Volunteers and leadership styles
Directive leadership versus facilitative leadership: Which is right for your volunteer and the task?
Have you ever thought about leadership styles? Each person’s leadership style is unique because of their training, past experiences and future aspirations. If you research leadership styles, you’ll find thousands of books have been written on the topic as well as websites and self-assessments to categorize your own leadership style.
When we think about volunteers as leaders, it’s likely you’ll find volunteers have unique leadership styles too. It’s helpful to understand volunteer leadership, especially when delegating tasks or asking volunteers to provide leadership to other volunteers. According to Michigan State University Extension, two simple categories leadership can be put into include directive leadership and facilitative leadership.

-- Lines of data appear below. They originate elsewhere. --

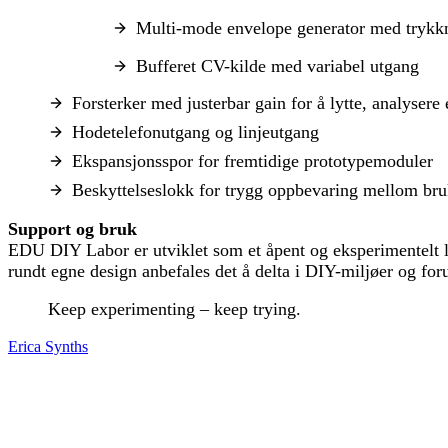
Multi-mode envelope generator med trykk
Bufferet CV-kilde med variabel utgang
Forsterker med justerbar gain for å lytte, analysere 
Hodetelefonutgang og linjeutgang
Ekspansjonsspor for fremtidige prototypemoduler
Beskyttelseslokk for trygg oppbevaring mellom br
Support og bruk
EDU DIY Labor er utviklet som et åpent og eksperimentelt l
rundt egne design anbefales det å delta i DIY-miljøer og for
Keep experimenting – keep trying.
Erica Synths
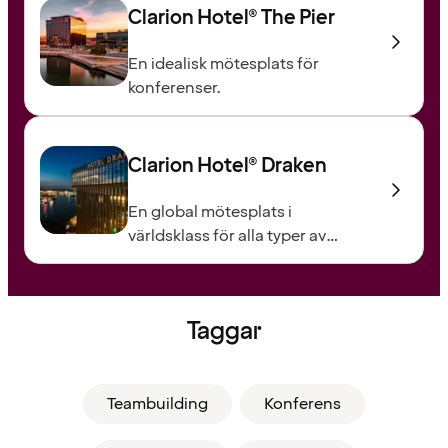
Clarion Hotel® The Pier
En idealisk mötesplats för
konferenser.
Clarion Hotel® Draken
En global mötesplats i
världsklass för alla typer av
evenemang.
Taggar
Teambuilding
Konferens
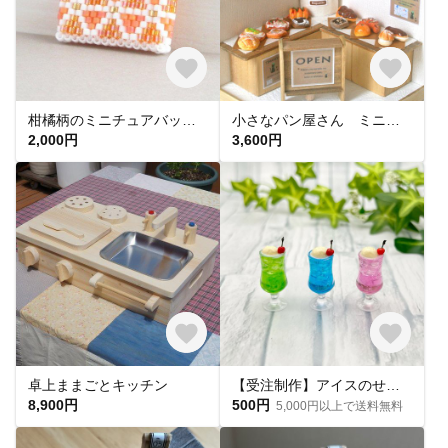
柑橘柄のミニチュアバッグ◆オレンジ ミニチュア ビーズステッチ ドール 1/12
小さなパン屋さん ミニチュア・ミニチュアフードW11㎝×D11㎝×H15㎝
2,000円
3,600円
卓上ままごとキッチン
【受注制作】アイスのせクリームソーダ*ミニチュア 通常サイズ
8,900円
500円
5,000円以上で送料無料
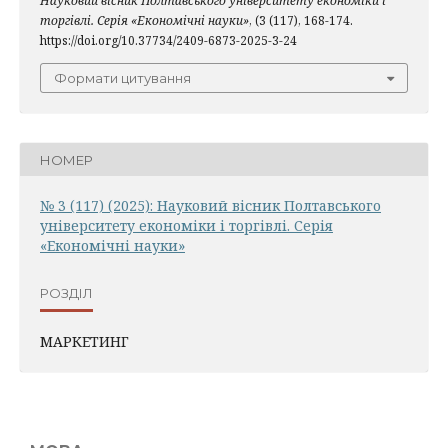
Науковий вісник Полтавського університету економіки і
торгівлі. Серія «Економічні науки»
, (3 (117), 168-174.
https://doi.org/10.37734/2409-6873-2025-3-24
Формати цитування
НОМЕР
№ 3 (117) (2025): Науковий вісник Полтавського
університету економіки і торгівлі. Серія
«Економічні науки»
РОЗДІЛ
МАРКЕТИНГ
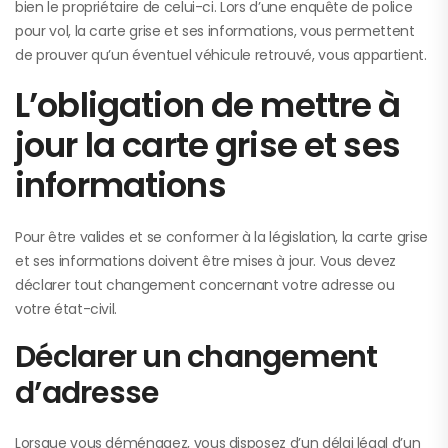
bien le propriétaire de celui-ci. Lors d’une enquête de police
pour vol, la carte grise et ses informations, vous permettent
de prouver qu’un éventuel véhicule retrouvé, vous appartient.
L’obligation de mettre à
jour la carte grise et ses
informations
Pour être valides et se conformer à la législation, la carte grise
et ses informations doivent être mises à jour. Vous devez
déclarer tout changement concernant votre adresse ou
votre état-civil.
Déclarer un changement
d’adresse
Lorsque vous déménagez, vous disposez d’un délai légal d’un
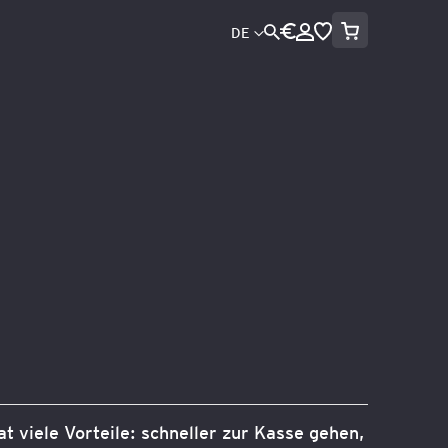
Mein Warenko
Währung
Sprache
DE
Direkt
zum
Inhalt
Suche
at viele Vorteile: schneller zur Kasse gehen,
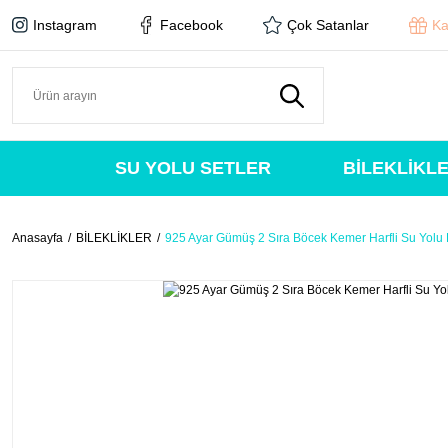
Instagram
Facebook
Çok Satanlar
Ka
SU YOLU SETLER
BİLEKLİKL
Anasayfa
BİLEKLİKLER
925 Ayar Gümüş 2 Sıra Böcek Kemer Harfli Su Yolu B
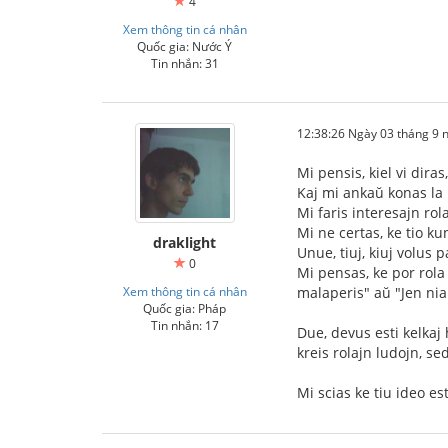
4
Xem thông tin cá nhân
Quốc gia: Nước Ý
Tin nhắn: 31
12:38:26 Ngày 03 tháng 9
Mi pensis, kiel vi diras
Kaj mi ankaŭ konas la 
Mi faris interesajn rol
Mi ne certas, ke tio ku
draklight
Unue, tiuj, kiuj volus 
0
Mi pensas, ke por rola 
Xem thông tin cá nhân
malaperis" aŭ "Jen nia 
Quốc gia: Pháp
Tin nhắn: 17
Due, devus esti kelkaj
kreis rolajn ludojn, se
Mi scias ke tiu ideo e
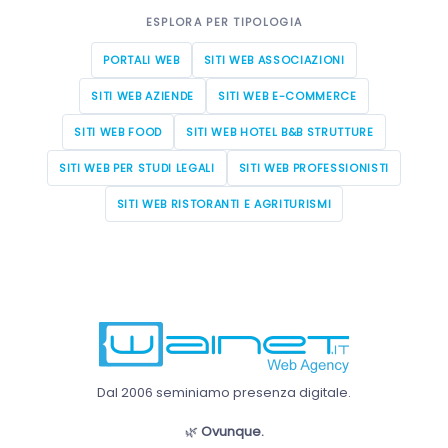
ESPLORA PER TIPOLOGIA
PORTALI WEB
SITI WEB ASSOCIAZIONI
SITI WEB AZIENDE
SITI WEB E-COMMERCE
SITI WEB FOOD
SITI WEB HOTEL B&B STRUTTURE
SITI WEB PER STUDI LEGALI
SITI WEB PROFESSIONISTI
SITI WEB RISTORANTI E AGRITURISMI
Dal 2006 seminiamo presenza digitale.
🌿
Ovunque.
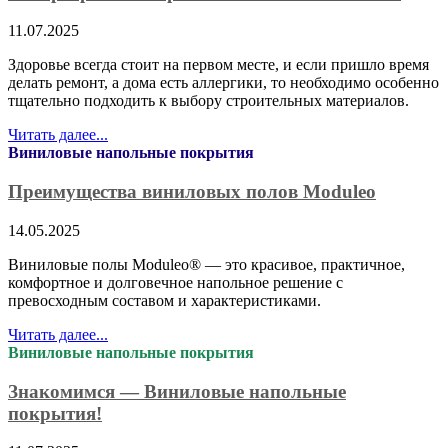
11.07.2025
Здоровье всегда стоит на первом месте, и если пришло время
делать ремонт, а дома есть аллергики, то необходимо особенно
тщательно подходить к выбору строительных материалов.
Читать далее...
Виниловые напольные покрытия
Преимущества виниловых полов Moduleo
14.05.2025
Виниловые полы Moduleo® — это красивое, практичное,
комфортное и долговечное напольное решение с
превосходным составом и характеристиками.
Читать далее...
Виниловые напольные покрытия
Знакомимся — Виниловые напольные
покрытия!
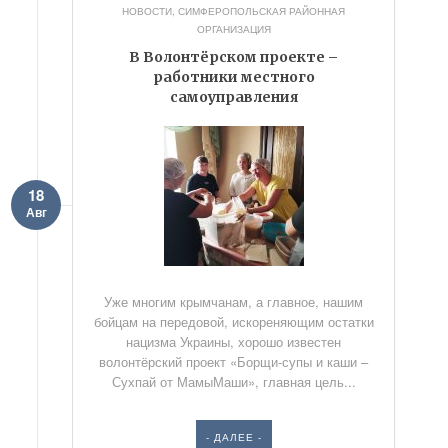
НОВОСТИ
,
СИМФЕРОПОЛЬСКАЯ РАЙОННАЯ
ОРГАНИЗАЦИЯ
В Волонтёрском проекте –
работники местного
самоуправления
18
Авг
Уже многим крымчанам, а главное, нашим
бойцам на передовой, искореняющим остатки
нацизма Украины, хорошо известен
волонтёрский проект «Борщи-супы и каши –
Сухпай от МамыМаши», главная цель...
- ДАЛЕЕ -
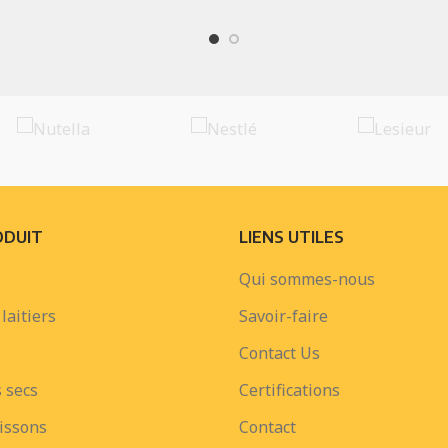
ODUIT
LIENS UTILES
Qui sommes-nous
laitiers
Savoir-faire
Contact Us
 secs
Certifications
oissons
Contact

The following are descriptions of directive leadership styles, according to Directive Leadership from TechnoFunc.
- Gives instructions.
- Sets expectations, establishes timelines and communicates performance standards.
- One-way communications flows from leader to followers.
- Facilitates planning, scheduling and communication patterns.
- Focus on accuracy and eliminates time-consuming mistakes.
The following are descriptions of facilitative leadership, according to “The Art of Facilitative Leadership: Maximizing Others’ Contributions” by Jeffrey Cufaude.
- Uses active listening skills including paraphrasing, summarizing, reflecting and questioning.
- Encourages and generates participative discussion in groups.
- Helps simulate creative thinking through brainstorming.
- Designs meeting processes to accomplish a wide range of goals and objectives.
- Draws out others’ opinions in an objective and nonjudgmental manner.
- Supports teams in various stages of group development.
- Helps shape more powerful and strategic questions for exploration.
Can you think of examples of when you have had to exhibit each of these leadership styles? Can you think of times when you have asked volunteers to act in leadership roles where directive leadership was needed? What about facilitative leadership?